To facilitate sales of books via mail (and now online), standard terms (with abbreviations) are used by booksellers and read by book buyers. This system works best when the same terms and applications of them are used. A common tool for the book trade was Antiquarian Bookman Weekly (AB Weekly), a magazine of want lists and sale lists and articles about book collecting. Each issue contained a summary of their descriptions and definitions of a grading term. This list was first proposed in 1949 and although the magazine went out of business in the early 2000s, it remains a standard used by those in the trade and collecting.
- As New is self-explanatory. It means that the book is in the state that it should have been in when it left the publisher. This is the equivalent of Mint condition in numismatics.
- Fine (F or FN) is As New but allowing for the normal effects of time on an unused book that has been protected. A fine book shows no damage.
- Very Good (VG) describes a book that is worn but untorn. For many collectors this is the minimum acceptable condition for all but the rarest items. Any defects must be noted.
- Good (G) describes the condition of an average used worn book that is complete. Any defects must be noted.
- Fair shows wear and tear but all the text pages and illustrations or maps are present. It may lack endpapers, half-title, and even the title page. All defects must be noted.
- Poor describes a book that has the complete text but is so damaged that it is only of interest to a buyer who seeks a reading copy. If the damage renders the text illegible then the book is not even poor.
- Ex-library copies must always be designated as such no matter what the condition of the book.
- Book Club copies must always be designated as such no matter what the condition of the book.
- Binding Copy describes a book in which the pages or leaves are perfect, but the binding is very bad, loose, off or non-existent.
Other than “As New” which is meant to indicate a brand new book but sold other than direct from the publisher, the highest grade is “Fine.” There is no “Mint” or “Very Fine” in book grading. Such terms are used in coins and comic books.
Sellers will routinely use + and – characters with a grade to indicate that it is a little better or below the grade named. For example VG+ is “a little better than very good.”
Collectible grade for books usually is VG or better. Some scarce or very fragile books may still be desirable at lower grades.
The book and dust jacket are graded separately. A grade of Fn/VG+ means that the book is in Fine condition and the dust jacket is VG+. It is common for a jacket to have more wear than the book.

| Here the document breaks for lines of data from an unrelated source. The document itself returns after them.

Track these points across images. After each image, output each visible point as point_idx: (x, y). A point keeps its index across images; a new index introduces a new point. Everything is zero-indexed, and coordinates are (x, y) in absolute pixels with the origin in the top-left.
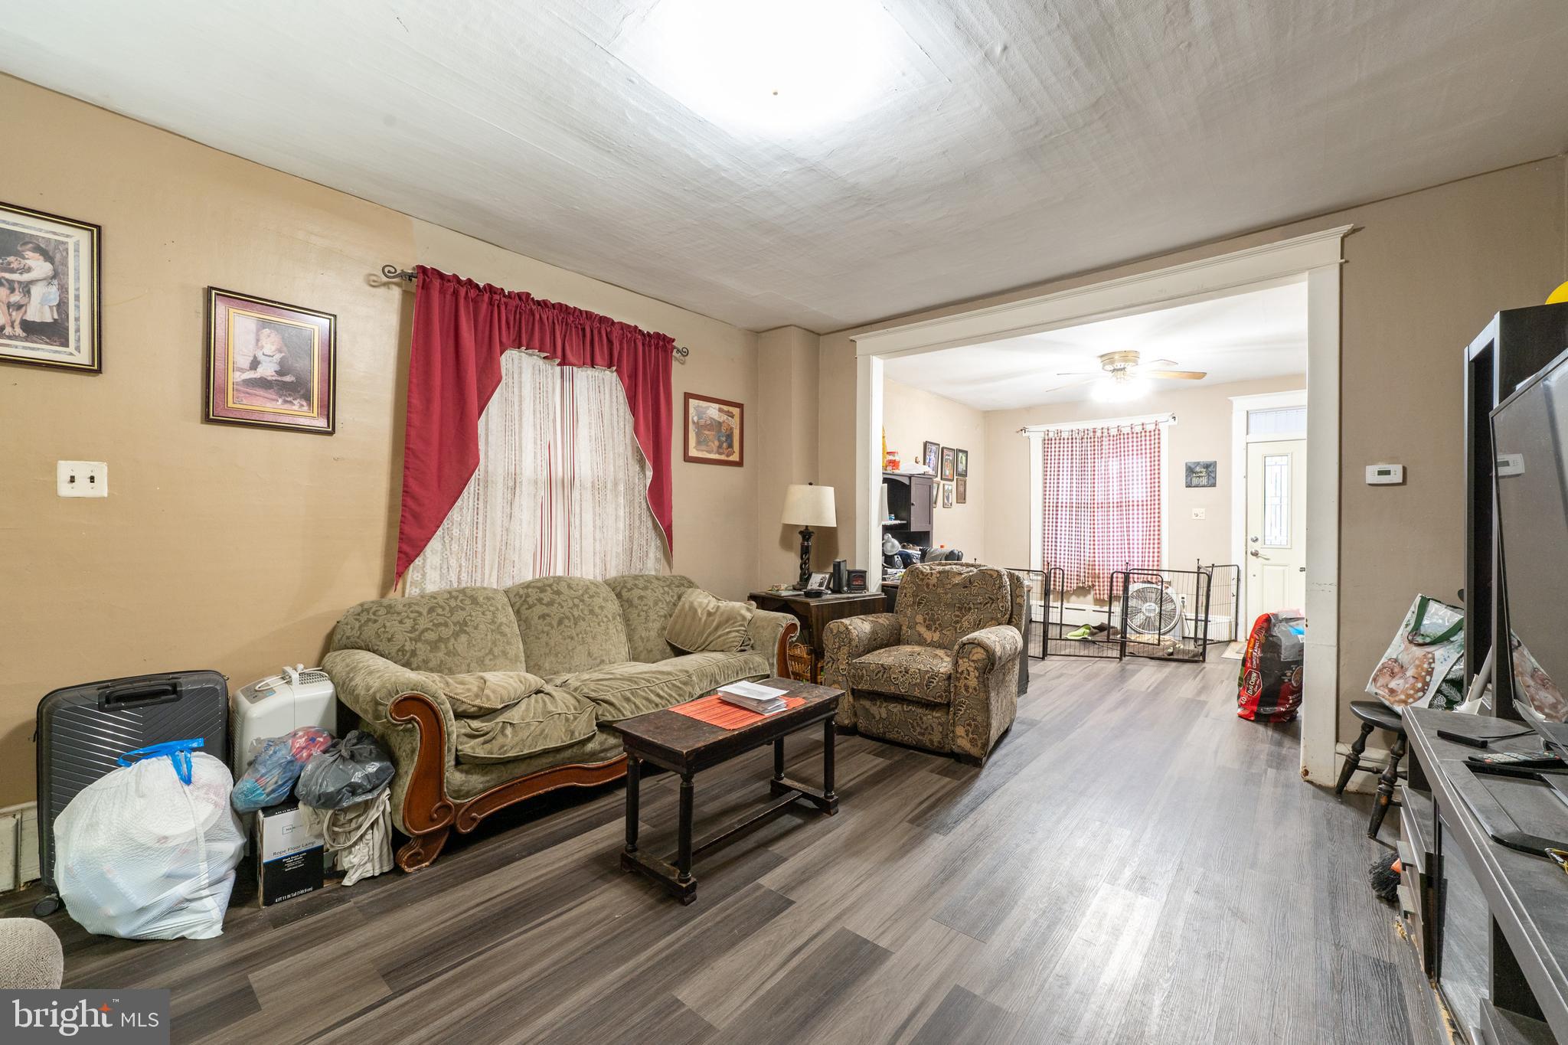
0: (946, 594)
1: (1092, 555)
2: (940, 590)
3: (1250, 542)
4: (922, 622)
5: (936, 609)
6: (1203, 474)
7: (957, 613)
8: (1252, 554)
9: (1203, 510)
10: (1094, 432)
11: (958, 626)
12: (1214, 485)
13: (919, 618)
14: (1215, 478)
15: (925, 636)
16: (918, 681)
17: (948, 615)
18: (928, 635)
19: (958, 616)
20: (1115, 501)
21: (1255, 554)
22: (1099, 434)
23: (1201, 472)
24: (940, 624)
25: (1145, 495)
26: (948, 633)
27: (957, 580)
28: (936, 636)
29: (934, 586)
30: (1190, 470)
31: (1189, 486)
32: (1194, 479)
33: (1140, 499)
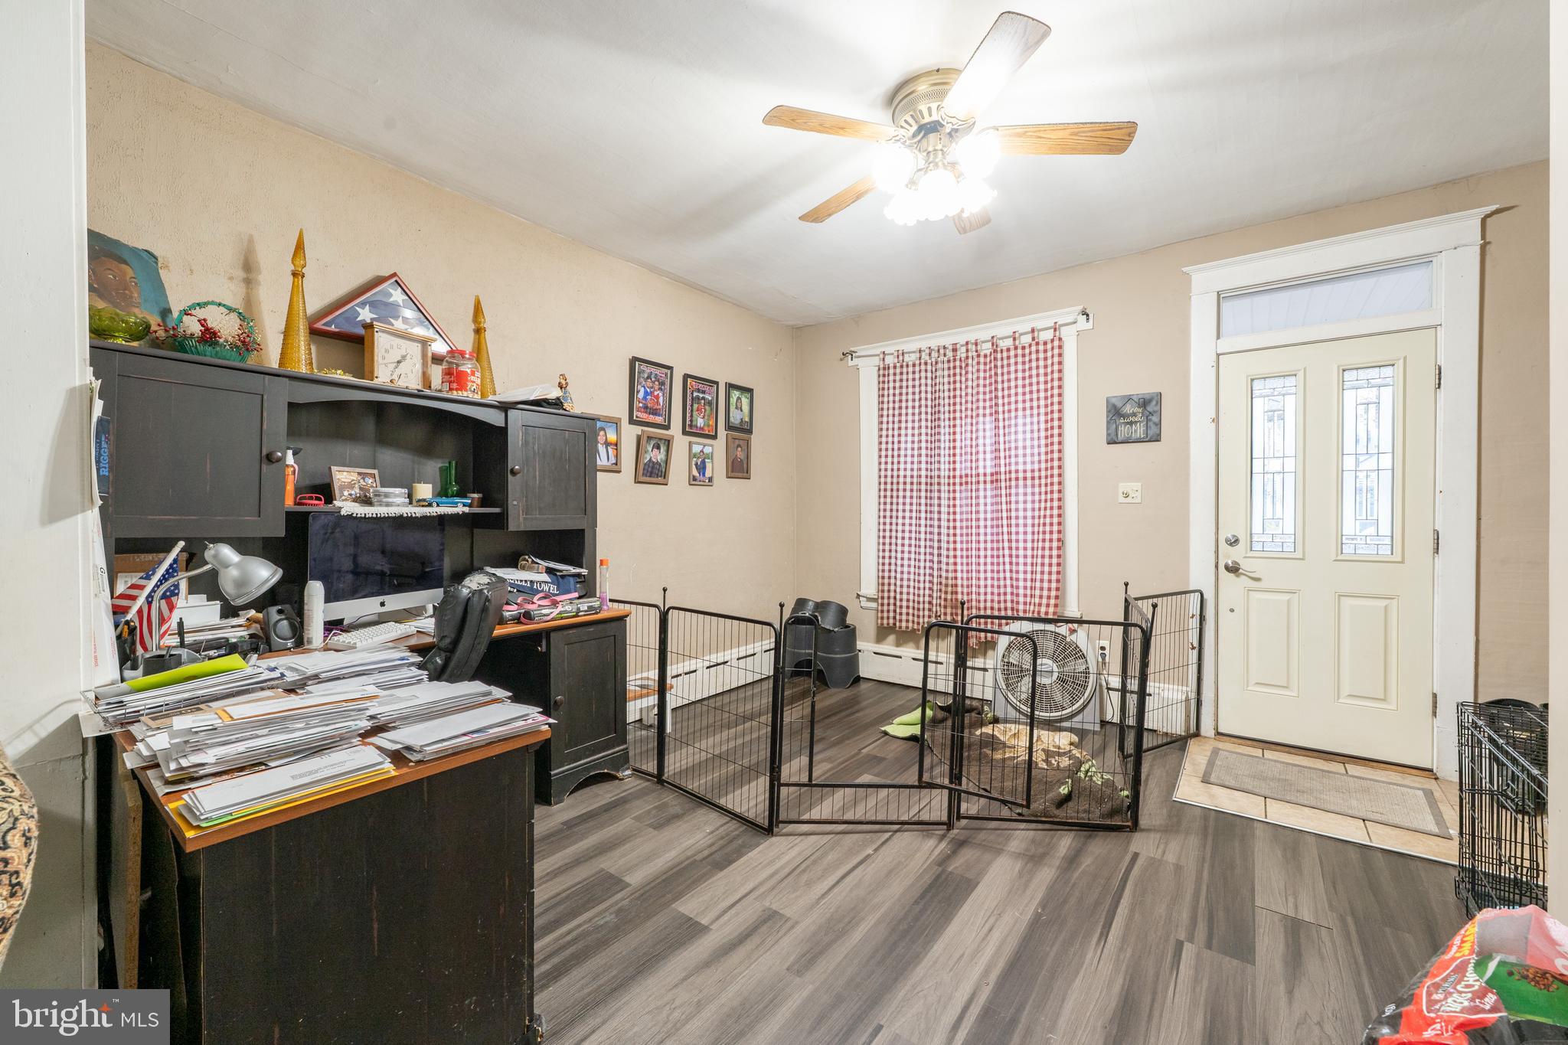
3: (1223, 547)
6: (1139, 419)
8: (1227, 568)
9: (1138, 485)
10: (955, 350)
12: (1157, 438)
14: (1159, 425)
20: (988, 471)
21: (1234, 569)
22: (962, 353)
23: (1134, 415)
25: (1036, 459)
30: (1115, 412)
31: (1112, 441)
32: (1121, 428)
33: (1029, 467)
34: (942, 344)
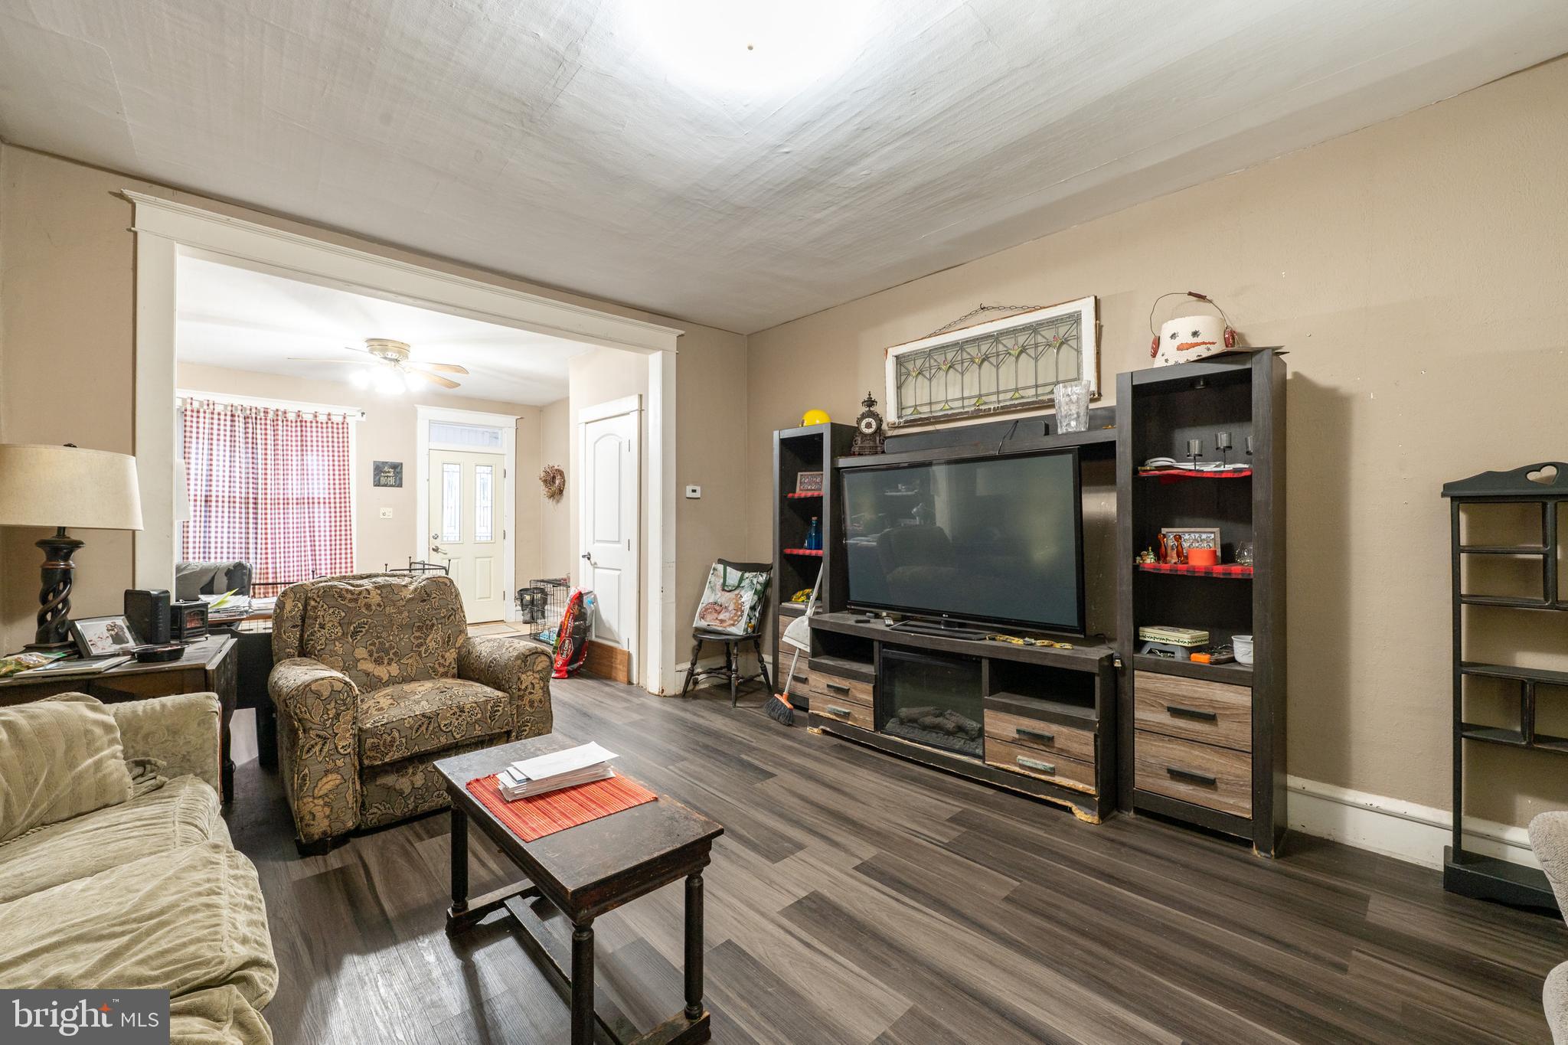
0: (401, 613)
1: (264, 561)
2: (389, 610)
3: (431, 539)
4: (366, 656)
5: (384, 635)
6: (391, 474)
7: (418, 634)
8: (433, 549)
9: (391, 509)
10: (266, 412)
11: (423, 649)
12: (400, 485)
13: (361, 652)
14: (401, 479)
15: (376, 674)
16: (479, 716)
17: (406, 639)
18: (382, 672)
19: (420, 638)
20: (295, 496)
21: (436, 550)
22: (271, 416)
23: (389, 472)
24: (395, 654)
25: (327, 491)
26: (410, 661)
27: (407, 594)
28: (394, 669)
29: (379, 605)
30: (379, 469)
31: (377, 484)
32: (382, 479)
33: (322, 496)
34: (254, 405)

Age of the book is never a reason to change the condition. Thus “good for its age” is the mark of an amateur cataloger, especially whey they are only using the copyright date as a means of assessing the age of the book and not other evidence indicating a later printing.
Still, terms like the ones from AB Weekly are only good when you have a common frame of reference of what a Fine, Very Good, or Good means. Firsts Magazine had a series of articles photographing the same book in different condition grades to illustrate what was meant by each term.
One way to look at this is in a scale of 1 to 10 where “10” is a “Fine” book that is a perfect, like-new book that has not been handled by a child. A “Very Good” would be an 8. A “Good” would be a 6. Anything less is a reading copy (if complete).
In terms of value, there is a relationship between condition and value. One way to consider it would be if a “10” (Fn) was worth $100, an “8” (VG) might be $50, and a “6” (G) might be very hard to sell even at $25.
Dust jackets (q.v.) are separate factors to the value.